While never certain, we can make some assumptions about the near-term financial impacts to us as a local government. Consider the following points as discussion starters with your team:
- Due to local government and professional staff not being able to work, we should expect construction starts to be stunted for 2020 and early 2021 and revenue projections adjusted accordingly.
- Commercial office space will be devalued as many businesses learn that their job can be executed from home. The corresponding reduced demand will shrink the taxable value. In many areas, you should expect property tax appeals to broadly lower taxable values in the commercial segment.

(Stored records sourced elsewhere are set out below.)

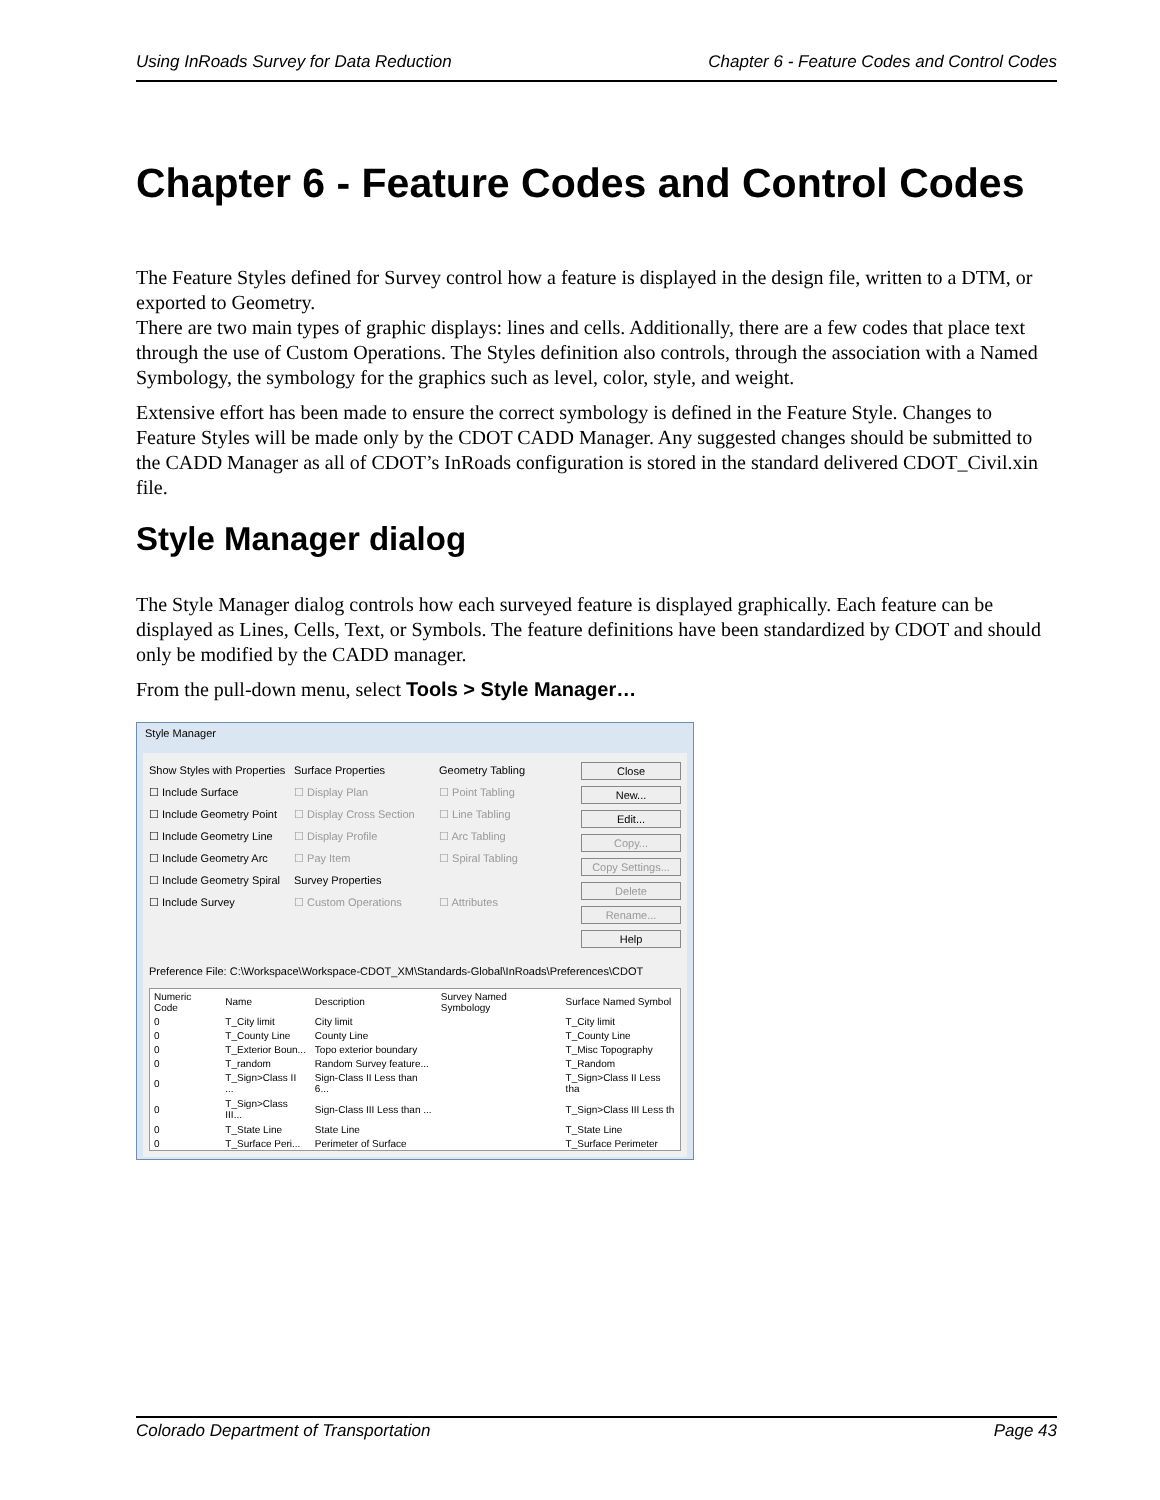Using InRoads Survey for Data Reduction Chapter 6 - Feature Codes and Control Codes
Chapter 6 - Feature Codes and Control Codes
The Feature Styles defined for Survey control how a feature is displayed in the design file, written to a DTM, or exported to Geometry.
There are two main types of graphic displays: lines and cells. Additionally, there are a few codes that place text through the use of Custom Operations. The Styles definition also controls, through the association with a Named Symbology, the symbology for the graphics such as level, color, style, and weight.
Extensive effort has been made to ensure the correct symbology is defined in the Feature Style. Changes to Feature Styles will be made only by the CDOT CADD Manager. Any suggested changes should be submitted to the CADD Manager as all of CDOT’s InRoads configuration is stored in the standard delivered CDOT_Civil.xin file.
Style Manager dialog
The Style Manager dialog controls how each surveyed feature is displayed graphically. Each feature can be displayed as Lines, Cells, Text, or Symbols. The feature definitions have been standardized by CDOT and should only be modified by the CADD manager.
From the pull-down menu, select Tools > Style Manager…
Style Manager
Show Styles with Properties
☐ Include Surface
☐ Include Geometry Point
☐ Include Geometry Line
☐ Include Geometry Arc
☐ Include Geometry Spiral
☐ Include Survey
Surface Properties
☐ Display Plan
☐ Display Cross Section
☐ Display Profile
☐ Pay Item
Survey Properties
☐ Custom Operations
Geometry Tabling
☐ Point Tabling
☐ Line Tabling
☐ Arc Tabling
☐ Spiral Tabling
☐ Attributes
Close
New...
Edit...
Copy...
Copy Settings...
Delete
Rename...
Help
Preference File: C:\Workspace\Workspace-CDOT_XM\Standards-Global\InRoads\Preferences\CDOT
| Numeric Code | Name | Description | Survey Named Symbology | Surface Named Symbol |
| 0 | T_City limit | City limit | | T_City limit |
| 0 | T_County Line | County Line | | T_County Line |
| 0 | T_Exterior Boun... | Topo exterior boundary | | T_Misc Topography |
| 0 | T_random | Random Survey feature... | | T_Random |
| 0 | T_Sign>Class II ... | Sign-Class II Less than 6... | | T_Sign>Class II Less tha |
| 0 | T_Sign>Class III... | Sign-Class III Less than ... | | T_Sign>Class III Less th |
| 0 | T_State Line | State Line | | T_State Line |
| 0 | T_Surface Peri... | Perimeter of Surface | | T_Surface Perimeter |
Colorado Department of Transportation Page 43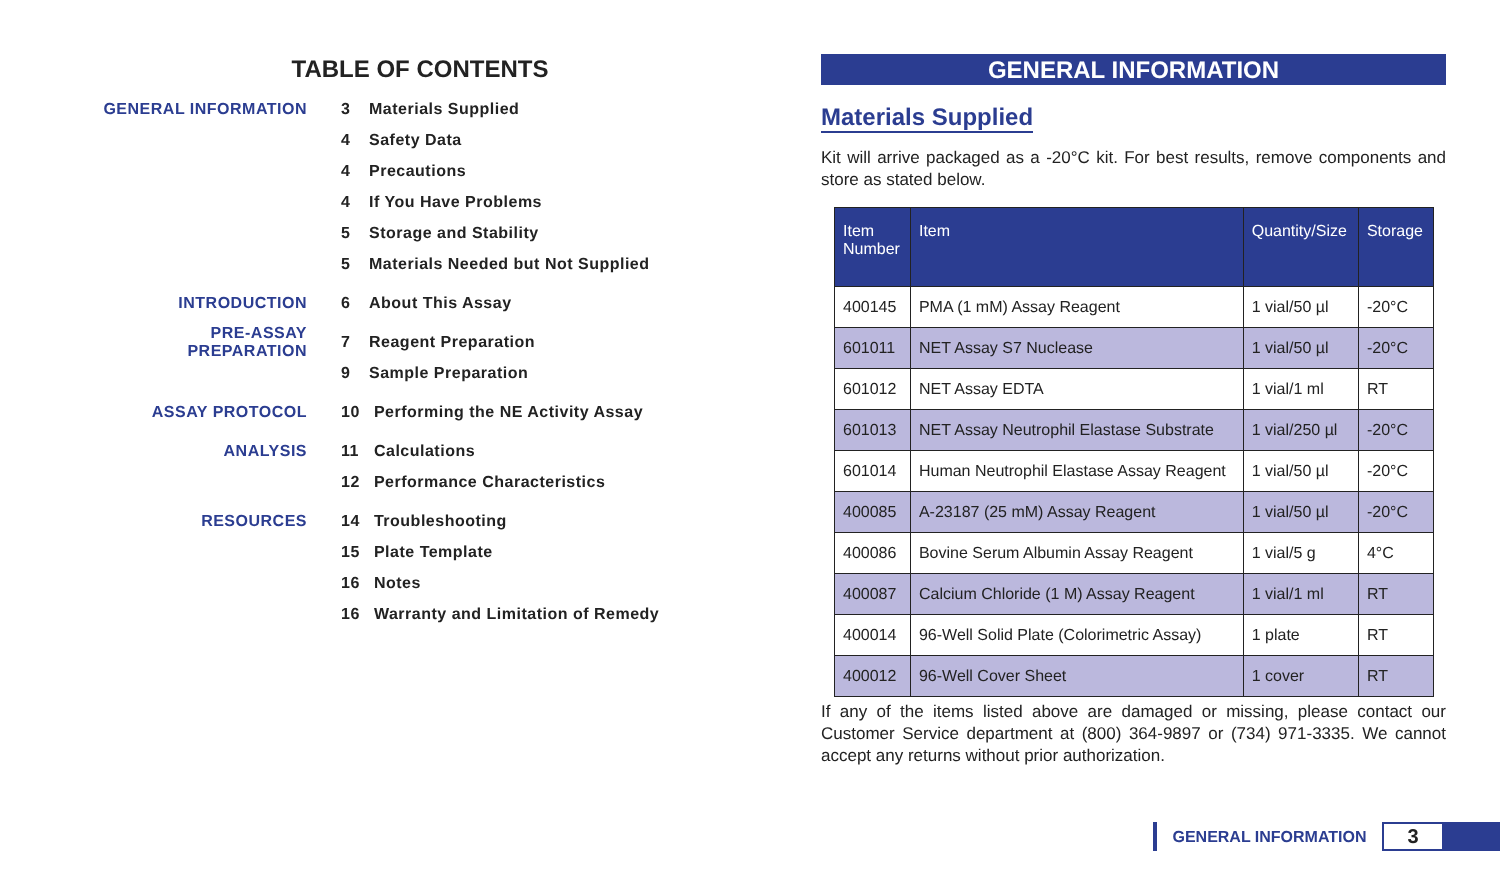TABLE OF CONTENTS
GENERAL INFORMATION 3 Materials Supplied
4 Safety Data
4 Precautions
4 If You Have Problems
5 Storage and Stability
5 Materials Needed but Not Supplied
INTRODUCTION 6 About This Assay
PRE-ASSAY PREPARATION 7 Reagent Preparation
9 Sample Preparation
ASSAY PROTOCOL 10 Performing the NE Activity Assay
ANALYSIS 11 Calculations
12 Performance Characteristics
RESOURCES 14 Troubleshooting
15 Plate Template
16 Notes
16 Warranty and Limitation of Remedy
GENERAL INFORMATION
Materials Supplied
Kit will arrive packaged as a -20°C kit. For best results, remove components and store as stated below.
| Item Number | Item | Quantity/Size | Storage |
| --- | --- | --- | --- |
| 400145 | PMA (1 mM) Assay Reagent | 1 vial/50 µl | -20°C |
| 601011 | NET Assay S7 Nuclease | 1 vial/50 µl | -20°C |
| 601012 | NET Assay EDTA | 1 vial/1 ml | RT |
| 601013 | NET Assay Neutrophil Elastase Substrate | 1 vial/250 µl | -20°C |
| 601014 | Human Neutrophil Elastase Assay Reagent | 1 vial/50 µl | -20°C |
| 400085 | A-23187 (25 mM) Assay Reagent | 1 vial/50 µl | -20°C |
| 400086 | Bovine Serum Albumin Assay Reagent | 1 vial/5 g | 4°C |
| 400087 | Calcium Chloride (1 M) Assay Reagent | 1 vial/1 ml | RT |
| 400014 | 96-Well Solid Plate (Colorimetric Assay) | 1 plate | RT |
| 400012 | 96-Well Cover Sheet | 1 cover | RT |
If any of the items listed above are damaged or missing, please contact our Customer Service department at (800) 364-9897 or (734) 971-3335. We cannot accept any returns without prior authorization.
GENERAL INFORMATION
3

- In most communities, small businesses will suffer and many will not reopen. In my community, it is projected that half the businesses won’t reopen. The corresponding loss of enterprise, jobs, sales tax, etc., will impact local government budgets.
- For property tax dependent local governments, we can expect that there will be an increase of people who defer or do not pay their property taxes. If I were building a budget for next year, I would project about a 3% reduction in tax collections/deferrals for 2020/2021.

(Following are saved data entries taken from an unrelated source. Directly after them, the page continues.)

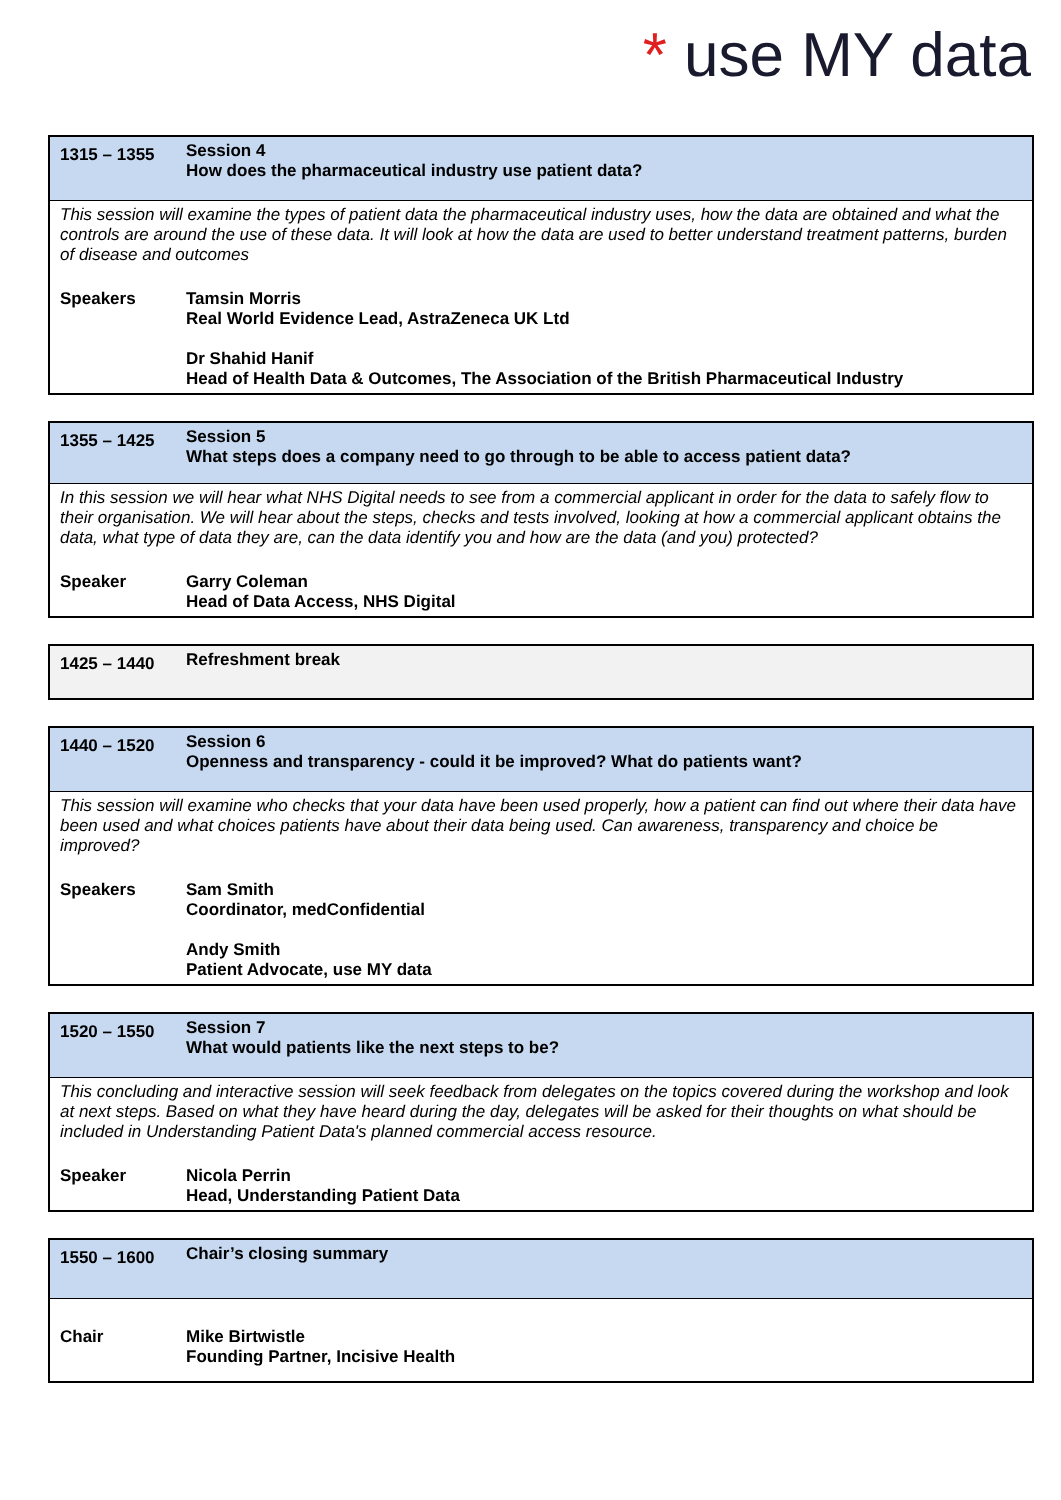* use MY data
| 1315 – 1355 | Session 4 How does the pharmaceutical industry use patient data? |
| This session will examine the types of patient data the pharmaceutical industry uses, how the data are obtained and what the controls are around the use of these data. It will look at how the data are used to better understand treatment patterns, burden of disease and outcomes | |
| Speakers | Tamsin Morris Real World Evidence Lead, AstraZeneca UK Ltd Dr Shahid Hanif Head of Health Data & Outcomes, The Association of the British Pharmaceutical Industry |
| 1355 – 1425 | Session 5 What steps does a company need to go through to be able to access patient data? |
| In this session we will hear what NHS Digital needs to see from a commercial applicant in order for the data to safely flow to their organisation. We will hear about the steps, checks and tests involved, looking at how a commercial applicant obtains the data, what type of data they are, can the data identify you and how are the data (and you) protected? | |
| Speaker | Garry Coleman Head of Data Access, NHS Digital |
| 1425 – 1440 | Refreshment break |
| 1440 – 1520 | Session 6 Openness and transparency - could it be improved? What do patients want? |
| This session will examine who checks that your data have been used properly, how a patient can find out where their data have been used and what choices patients have about their data being used. Can awareness, transparency and choice be improved? | |
| Speakers | Sam Smith Coordinator, medConfidential Andy Smith Patient Advocate, use MY data |
| 1520 – 1550 | Session 7 What would patients like the next steps to be? |
| This concluding and interactive session will seek feedback from delegates on the topics covered during the workshop and look at next steps. Based on what they have heard during the day, delegates will be asked for their thoughts on what should be included in Understanding Patient Data's planned commercial access resource. | |
| Speaker | Nicola Perrin Head, Understanding Patient Data |
| 1550 – 1600 | Chair’s closing summary |
| Chair | Mike Birtwistle Founding Partner, Incisive Health |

- Pension rates paid by employers as a percentage of payroll are based on a scheduled actuarial. Pension funds are invested in the stock market and other investments such as real estate, etc. When the value of the pension portfolio drops, your pension system must increase rates to keep the fund solvent. Therefore, you should watch closely what is occurring to your pension fund earnings to anticipate an increase in rates.

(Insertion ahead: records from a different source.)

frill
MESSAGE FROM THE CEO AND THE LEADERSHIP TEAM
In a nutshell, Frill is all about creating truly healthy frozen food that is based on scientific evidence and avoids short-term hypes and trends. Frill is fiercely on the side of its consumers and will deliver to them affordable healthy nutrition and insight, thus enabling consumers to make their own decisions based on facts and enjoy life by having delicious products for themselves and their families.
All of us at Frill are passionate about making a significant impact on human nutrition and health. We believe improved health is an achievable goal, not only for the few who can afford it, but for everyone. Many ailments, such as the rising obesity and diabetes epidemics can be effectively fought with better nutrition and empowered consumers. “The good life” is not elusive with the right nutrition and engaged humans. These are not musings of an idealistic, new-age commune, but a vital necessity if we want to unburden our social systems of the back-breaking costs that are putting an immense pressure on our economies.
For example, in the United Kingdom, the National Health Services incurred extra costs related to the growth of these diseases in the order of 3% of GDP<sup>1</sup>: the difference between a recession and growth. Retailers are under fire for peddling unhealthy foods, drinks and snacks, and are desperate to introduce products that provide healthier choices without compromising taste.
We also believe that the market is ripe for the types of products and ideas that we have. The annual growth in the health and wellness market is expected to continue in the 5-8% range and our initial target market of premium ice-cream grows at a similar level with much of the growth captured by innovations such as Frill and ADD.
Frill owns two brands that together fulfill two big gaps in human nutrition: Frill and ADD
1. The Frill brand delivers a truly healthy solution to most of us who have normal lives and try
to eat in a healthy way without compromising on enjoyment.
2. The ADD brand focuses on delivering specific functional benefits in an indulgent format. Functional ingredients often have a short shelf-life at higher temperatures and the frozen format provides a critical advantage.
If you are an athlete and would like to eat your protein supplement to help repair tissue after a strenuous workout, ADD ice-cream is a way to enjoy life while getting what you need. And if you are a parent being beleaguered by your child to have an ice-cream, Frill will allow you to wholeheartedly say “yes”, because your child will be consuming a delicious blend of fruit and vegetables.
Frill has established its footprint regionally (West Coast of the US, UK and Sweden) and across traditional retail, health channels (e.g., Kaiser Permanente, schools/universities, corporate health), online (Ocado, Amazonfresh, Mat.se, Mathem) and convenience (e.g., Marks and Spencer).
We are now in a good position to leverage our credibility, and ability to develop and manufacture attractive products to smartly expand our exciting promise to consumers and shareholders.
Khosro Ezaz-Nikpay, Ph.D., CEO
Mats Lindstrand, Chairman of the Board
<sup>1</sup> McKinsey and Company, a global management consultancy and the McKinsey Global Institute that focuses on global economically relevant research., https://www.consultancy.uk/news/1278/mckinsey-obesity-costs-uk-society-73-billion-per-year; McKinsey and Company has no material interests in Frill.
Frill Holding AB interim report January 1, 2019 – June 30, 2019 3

- Some good news…recovery from the COVID-19 economy will likely mean lower interest rates on borrowed money in order to stimulate the economy. If you have the bond authority, consider building capital projects now or refinance debt.In addition to these probable consequences, I offer the following strategies to consider:
- If layoffs are in your future, before laying off your newest employees, consider incentivizing people who are already retirement eligible but still working. Many people may choose to retire now instead of later for the right incentive. Recruitment and training cost real money, as does unemployment insurance payments, etc. Further, an entry-level employee salary compared to a retirement eligible employee will create savings. Add up these and other cost savings and use that money as an incentive for people who can retire and may happily choose to.
- Rethink station locations, deployment and mergers/consolidations. Doing everything as a standalone agency is typically more expensive than cooperating with neighboring agencies. I’m keenly aware that there can be challenges and difficulties in this area, but they can typically be overcome.
- Prioritize your services based on what the community needs and what you uniquely provide. There is a difference between a good investment and a core service, such as emergency response. In difficult times, agency priorities tend to drift toward the bottom of Maslow’s hierarchy and sometimes, you don’t have many choices. Be honest with yourself about what the community needs and prioritize accordingly.
- Cut fast and deep. Organizations that slowly bleed and limp their way to the financial bottom only prolong the pain and emotional unrest. Organizations that make strategic decisions, act swiftly and adequately, begin their rebuilding the next day. The feeling of relief and focus on the future is healthy. Furthermore, you may have caused employees to bypass good opportunities by being unrealistic.
As the chief executive of an organization, your principle obligation is financial performance. Absent that, your organization can’t fulfill its obligations or do its job. The buck stops with you. Failure to rationally and realistically manage financial realities will become part of your legacy—that fact is both unavoidable and unmaskable. More importantly, your people and the community need you to effectively preserve meaningful services.